Bu nedenle hanedan içinden de muhaliflerin çıkması sürpriz olmadı: “19. yüzyılın son yılında başka bir dikkate değer olay oldu: Sultan’ın ailesinden üç kişi, sürgündeki Meşrutiyetçilerin saflarına katıldı. Butlanın kayınbiraderi Damat Mahmut Celalettin Paşa, iki oğlunu, Sabahattin ve Lütfullah’ı yanına alarak Paris’e kaçtı. Bu olay yalnızca muhalefettin moralini yükseltmekle kalmadı, aynı zamanda egemen gurubun da kötü yönetimin olası sonuçlarını sonunda görmeye başladığı sanısını uyandırdı.”[12]

 

Muhalif yapı her gün biraz daha güçlenir hale geliyordu. Mutlakıyetçi iktidarların hüküm sürdüğü Rusya, Japonya ve İran’daki hareketler Osmanlı’da meşrutiyetçi harekete ciddi bir moral kaynağı oldu: 

“Genç Türkler -muhaliflere böyle deniyordu- ,Japonya’nın reform ve ilerleme örneğinden ve komşu Rusya ve İran’ın anayasal rejim kurma girişimlerinden güç alıyordu.”[13]

Bir süre sonra ordu içinde de taraftar bulup örgütlenmeye başladı. Özellikle Balkanlardaki Musevi guruplarında desteğini alan cemiyet Selanik ve Manastır’da kayda değer bir yapılanma gösterdi.
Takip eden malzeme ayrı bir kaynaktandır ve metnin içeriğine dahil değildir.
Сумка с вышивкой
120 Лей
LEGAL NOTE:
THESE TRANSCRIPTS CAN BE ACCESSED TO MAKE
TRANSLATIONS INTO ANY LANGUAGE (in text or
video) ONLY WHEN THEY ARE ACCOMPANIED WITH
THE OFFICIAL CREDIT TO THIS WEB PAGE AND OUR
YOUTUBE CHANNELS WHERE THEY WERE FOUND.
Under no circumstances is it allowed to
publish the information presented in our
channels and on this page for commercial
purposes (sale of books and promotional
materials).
Elinde silah bulunduran, Balkanlar’daki ordu mensupları, Slav, Grek, Bulgar vs Romen ulusalcı ideolojiyle mücadele edip çete savaşlarının içinde yer alırken bu ideolojiden ve çetecilikten de önemli ölçüde de etkilenmişti.

 

Ş. Süreyya Aydemir bu olayı şöyle sınıflandırır:

 

“Makedonya mücadelelerini iki safhaya ayırmak lazımdır. Birinci safha, ilk Makedonya komitelerinin teşkilatlandığı 1890’dan 1903 ihtilaline kadar sürer. Bu safhada Osmanlı subayı, sadece bir emir kuludur. Şuursuzdur.

 

Fakat bir de 1903 ihtilali ile başlayan devre var. Bu devre, 1908’de Genç Türkler ihtilaline kadar sürer. İşte bu arada Osmanlı Subayı, yeni fikirlerle silahlanır. Gizli teşkilatını kurar. O da komiteleşir. Artık hem Mekadonya komitelerine, hem kendi padişahına karşıdır.”[14]
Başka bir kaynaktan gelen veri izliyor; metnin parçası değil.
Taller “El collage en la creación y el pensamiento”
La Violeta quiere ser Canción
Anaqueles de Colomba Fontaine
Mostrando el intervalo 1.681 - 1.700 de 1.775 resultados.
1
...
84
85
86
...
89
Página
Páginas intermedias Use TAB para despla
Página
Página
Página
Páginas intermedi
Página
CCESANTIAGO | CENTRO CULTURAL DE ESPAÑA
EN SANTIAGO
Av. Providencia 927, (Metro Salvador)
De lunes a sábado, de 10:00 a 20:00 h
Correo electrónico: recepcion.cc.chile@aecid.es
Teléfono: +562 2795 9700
1903 yılı gerçekten kanlı bir yıl olarak tarihe geçmişti. Balkan halkları kendi özgürlükleri için silaha sarılıp dağa çıkınca Osmanlı ordularının ciddi bir karşı savaşıyla karşılaştılar. Farklı yöntemlerle yürütülen savaşta devlet kendi yurttaşlarının özgürlük talebini, özgürlük talep edenleri yok ederek susturmaya çalışıyordu.

 

Durumu A. N. Karacan’dan şöyle aktarmakatıdır:

 

Bu üç ayda, hükümetle çeteler arasında, tam 240 çatışma oldu. İhtilale ön safta katılan 26.500 Bulgar köylüsünden 1.000 kişi öldü veya yaralandı. İhtilalde aktif vazife alan ve isyanı idare eden komitecilerden 4.694 kişi mahvoldu. 5.122 kadının ırzına geçildi. 70.385 kişi evsiz barksız, yersiz yurtsuz kaldı.

 

Çetecilerin intihar edenlerini, kendilerini uçuruma atanlarını ve daha nicelerini de hatırlamalıdır. Mesela Hristo Uzunof’un çetesi sarılıp da ümitler kesilince, teslim olmamak için birbirlerini öldürürler.

 

Hülasa 1903 Mekadonya Bulgarları ihtilalinin hikayesi kanlıdır. Verdikleri rakamlar doğrumudur. Asker, Jandarma ve Müslüman köylüler tarafından kayıplar nelerdir? Bunları şimdi eleştirmekte fayda yoktur. Gerçek olan şuydu ki, Mekadonya’yı o şartlar içinde idare etmek ve Mekadonya’ya o şartlar içinde hakim kalmak artık mümkün değildi. Ve 1903 ihtilalinden başlıca iki netice doğdu:

 

-  Yabancı devletler işe, artık filen müdahale ettiler. Zaten ihtilalin bir gayesi buydu.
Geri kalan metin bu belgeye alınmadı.